Date of downtime: Monday and Tuesday, March 14-15, 2016

Approximate time of outage: 7am-5pm

Resources affected by downtime:

UB-HPC cluster (general-compute, debug, viz, largemem, and gpu  partitions - plus all PI partitions: chemistry, physics, mae)

Industry cluster (compute, scavenger partitions)


The March downtime will be pushed back to coincide with UB’s spring break and will begin on Monday, March 14th at 7am. This will be a centerwide downtime and affect all servers, clusters and partitions. Now that we have transitioned the home and project directories to the new Isilon storage, it is time to rebuild the GPFS scratch filesystem. This is something that has been needed for quite some time and will, we believe, alleviate the problems we’ve experienced with it over the last year. Unfortunately this necessitates all jobs be stopped while we remove the GPFS client from all servers and transition to a temporary scratch location on the Isilon storage (/ifs/scratch). Please note that the Isilon storage does not offer the same throughput as the GPFS scratch space does so users WILL notice a slowdown while using this temporary scratch directory. The GPFS re-installation will take a week so the transition back to GPFS will take place during the April downtime.

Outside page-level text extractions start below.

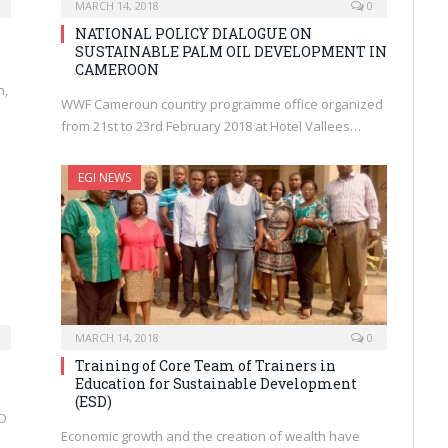
MARCH 14, 2018
0
NATIONAL POLICY DIALOGUE ON
SUSTAINABLE PALM OIL DEVELOPMENT IN
CAMEROON
n,
WWF Cameroun country programme office organized
from 21st to 23rd February 2018 at Hotel Vallees…
EGI NEWS
MARCH 14, 2018
0
Training of Core Team of Trainers in
Education for Sustainable Development
(ESD)
DD
Economic growth and the creation of wealth have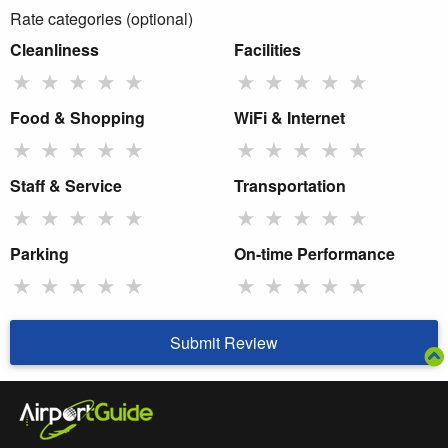
Rate categories (optional)
Cleanliness
Facilities
★
★
★
★
★
★
★
★
★
★
Food & Shopping
WiFi & Internet
★
★
★
★
★
★
★
★
★
★
Staff & Service
Transportation
★
★
★
★
★
★
★
★
★
★
Parking
On-time Performance
★
★
★
★
★
★
★
★
★
★
Submit Review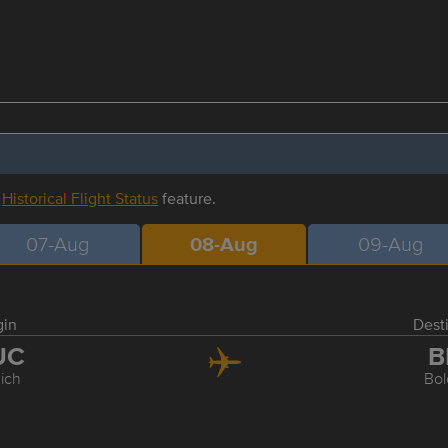
r
Historical Flight Status
feature.
07-Aug
08-Aug
09-Aug
gin
Dest
UC
B
ich
Bo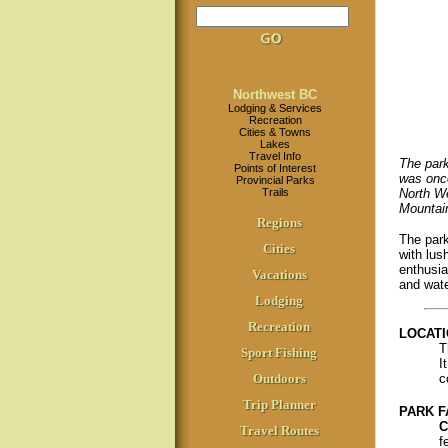
Northwest BC
Lodging & Services
Recreation
Cities & Towns
Lakes
Travel Info
The park
Points of Interest
was once
Provincial Parks
Trails
North We
Mountai
Regions
The park
Cities
with lus
enthusia
Vacations
and wate
Lodging
Recreation
LOCATI
T
Sport Fishing
I
Outdoors
c
Trip Planner
PARK F
C
Travel Routes
f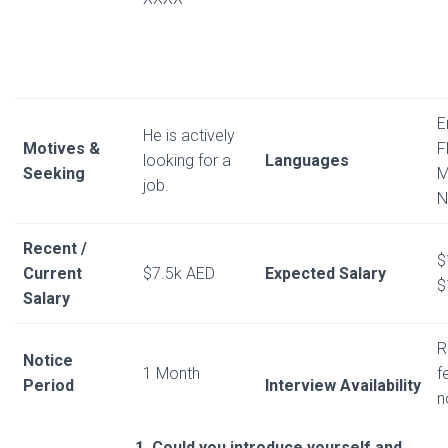
E
He is actively
Motives &
F
looking for a
Languages
Seeking
M
job.
N
Recent /
$
Current
$7.5k AED
Expected Salary
$
Salary
R
Notice
1 Month
f
Period
Interview Availability
n
1. Could you introduce yourself and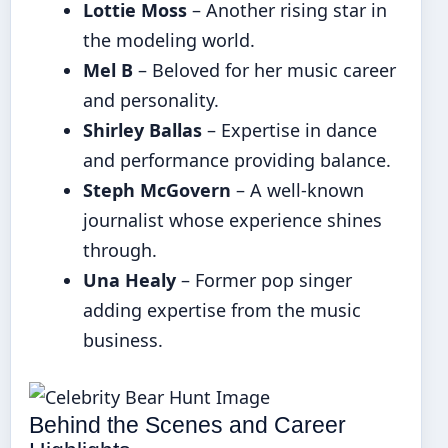
Lottie Moss
– Another rising star in
the modeling world.
Mel B
– Beloved for her music career
and personality.
Shirley Ballas
– Expertise in dance
and performance providing balance.
Steph McGovern
– A well-known
journalist whose experience shines
through.
Una Healy
– Former pop singer
adding expertise from the music
business.
Behind the Scenes and Career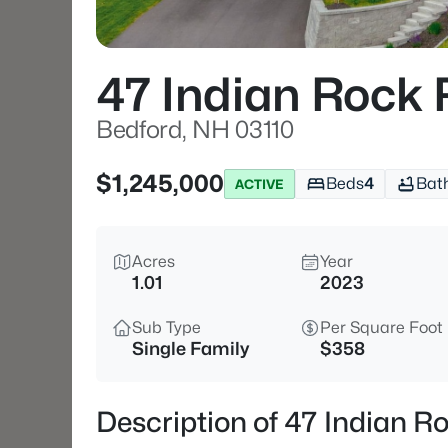
47 Indian Rock 
Bedford, NH 03110
$1,245,000
Beds
4
Bat
ACTIVE
Acres
Year
1.01
2023
Sub Type
Per Square Foot
Single Family
$358
Description of 47 Indian R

We strongly advise all users to make use of the following environment variables to ease the transition:

GLOBAL_SCRATCH – currently points to /gpfs/scratch; will be changed temporarily to /ifs/scratch while the GPFS cluster is rebuilt

LOCAL_SCRATCH - /scratch on all the nodes

UTIL - /util

Using the environment variables instead of direct paths will avoid having to modify scripts in the future as the underlying infrastructure is modified from time to time.


********************************************

IMPORTANT: All files in /gpfs/scratch will be deleted! Please plan accordingly for this and copy anything you need to your home or project directory or /ifs/scratch BEFORE March 14th! The temporary Isilon scratch space is available so users can begin preparing for the transition now.

********************************************


While the center is offline, we will complete operating system updates on any nodes that have not already been updated and update our other infrastructure servers to the latest software. We anticipate these updates to take 1.5-2 days. Though all nodes in all partitions will not be down that long, we encourage you to plan for a 2 day downtime, just to be safe.